WASHINGTON—The Federal Reserve, in a rare emergency step, cut short-term rates by half a percentage point on March 3 to protect the U.S. economy from the growing fallout of the global coronavirus outbreak.
The Fed’s move marks the biggest one-time rate cut since the 2008 financial crisis.
The decision came two weeks before the Fed’s scheduled policy meeting. Fed Chairman Jerome Powell, during a news conference, said that the central bank has “come to the view now that this is time for us to act and support the economy.”
In its last Federal Open Market Committee (FOMC) meeting in January, the central bank left interest rates unchanged, as it concluded that the “prospects for continued economic growth remained favorable.”
Powell said the fundamentals of the U.S. economy remain strong. In the last few weeks, however, due to the economic fallout of the rapidly spreading virus, the members of the FOMC decided that the risks to the outlook have “changed materially.”
“Since then, the spread of the coronavirus has brought new challenges and risks,” Powell said. “The outbreak has also disrupted economic activity in many countries and has prompted significant movements in financial markets.”
Tourism and travel industries, he noted, have been affected by the outbreak, and many industries have started to face supply chain disruptions.
The Fed predicts that the outbreak and the measures taken to contain it will weigh on both the U.S. and the global economy. Hence, the rate cut will provide a “meaningful boost” to the economy and help improve household and business confidence.

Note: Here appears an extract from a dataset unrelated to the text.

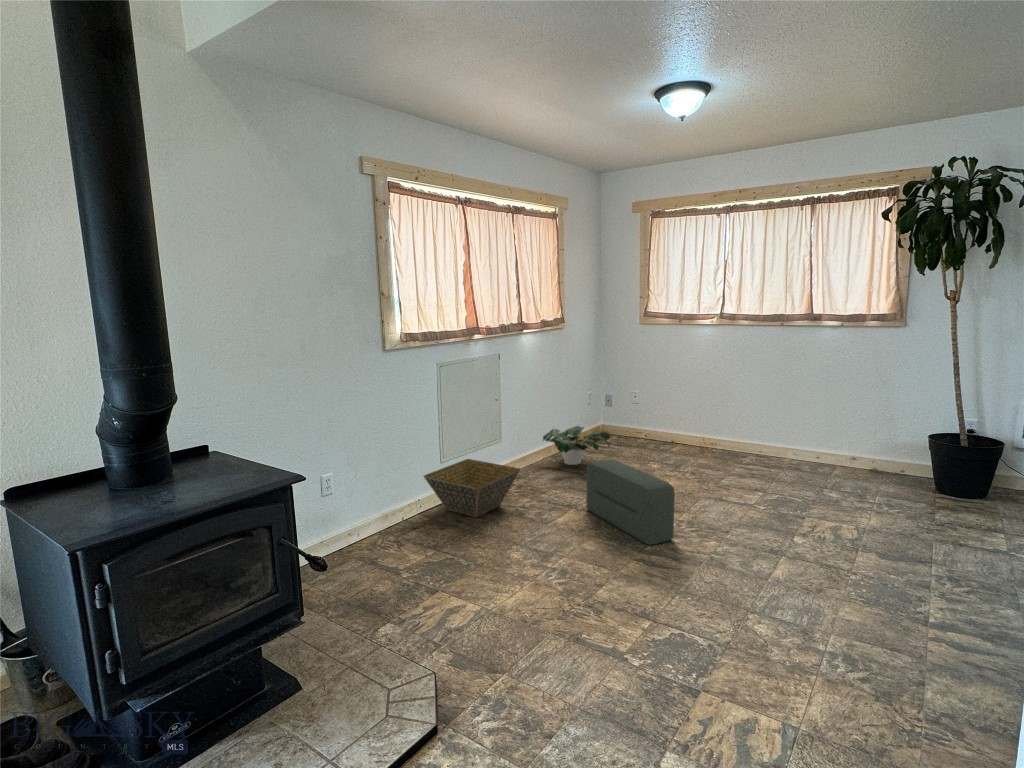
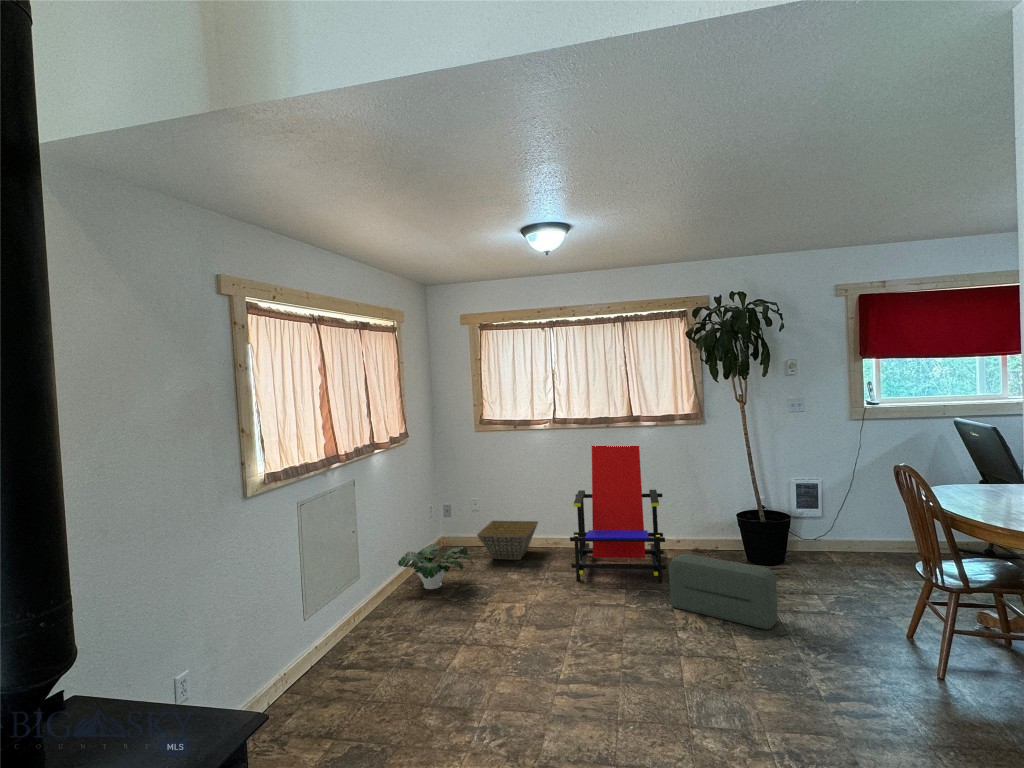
lounge chair: none [710,342,837,495] -> present [570,446,667,583]
basket: present [424,459,520,517] -> present [477,521,538,560]
pouf: present [586,460,675,545] -> present [669,554,777,630]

Powell didn’t rule out further rate cuts, saying that the bank will “act as appropriate to support the economy.”
After the announcement, President Donald Trump renewed his criticism of the Fed and called on the bank to slash interest rates even further.
“The Federal Reserve is cutting but must further ease and, most importantly, come into line with other countries/competitors,” Trump wrote on Twitter. “We are not playing on a level field. Not fair to USA. It is finally time for the Federal Reserve to LEAD. More easing and cutting!”
The current short-term rates are now between 1 and 1.25 percent, a range not seen since mid-2017.
Central banks around the world have been responding to the outbreak as well.
Powell and U.S. Treasury Secretary Steven Mnuchin led a conference call on March 3 with finance ministers and central bank governors from other Group of Seven (G-7) countries. The leaders released a statement after the call, announcing a coordinated action to tackle the growing coronavirus fears.
“Given the potential impacts of COVID-19 on global growth, we reaffirm our commitment to use all appropriate policy tools to achieve strong, sustainable growth and safeguard against downside risks,” the G-7 statement said.
G-7 finance ministers also said that they were “ready to take actions, including fiscal measures where appropriate.”
Stephen Moore, an economist and former Trump campaign adviser, told The Epoch Times he was pleased with the Fed’s decision but added that there should be more rate cuts as “the money is way too tight.”
This isn’t just about coronavirus, he said.
“They should have done it a week ago. They’re behind the curve. We have a shortage of dollar liquidity in the American economy right now, and so this will hopefully induce the economy with more dollars.”
He said the strong dollar and the inverted yield curve signal that the market is much more worried about deflation than inflation. Hence, he expects to see a couple of more rate cuts.
Deutsche Bank predicts that the Fed will announce two more rate cuts by 0.25 percentage points in the coming months, making the total cuts 1 percentage point.
“Most recent data out of China say the economic impact is severe–the latest PMIs point to a record quarterly decline in output in Q1. Such impacts might occur on a global scale in the months ahead,” Deutsche Bank economists stated in a report.
Investors have been eyeing the Federal Reserve as the coronavirus outbreak began to take a toll on the markets last week. Stocks rebounded March 2 but fell sharply March 3 in volatile trading after the Fed’s announcement.
The Dow Jones Industrial Average fell 785.91 points, or 2.9 percent, after rising more than 300 points earlier in the day. The S&P 500 and Nasdaq were both down almost 3 percent, as well.
Investors had already priced in a rate cut of 0.50 percentage points for the next FOMC meeting. But they interpreted the emergency rate cut as a panicky move by the central bank, which caused a sharp sell-off in stock markets.
Investors flocked to safe-haven assets such as U.S. Treasury bonds, pushing the benchmark 10-year yield below 1 percent for the first time ever. Gold, meanwhile surged 3.1 percent to $1,644.40 per ounce.
Allen Sukholitsky, chief macro strategist at Xallarap Advisory, told The Epoch Times in an email that the Fed’s emergency cut sparked investor speculation that the Fed is acting on information that the epidemic is worse than it appears.
“No economic data released over the last week would justify an unscheduled rate cut, let alone the largest rate cut since the financial crisis,” Sukholitsky said. “The proximate driver was the S&P 500, which experienced a correction, albeit one that was well within historical averages. Equities are now in the red because they sense inconsistency between this rate cut and the Fed’s statement that ‘fundamentals of the U.S. economy remain strong.'”
Ivan Pentchoukov and Tom Ozimek contributed to this report.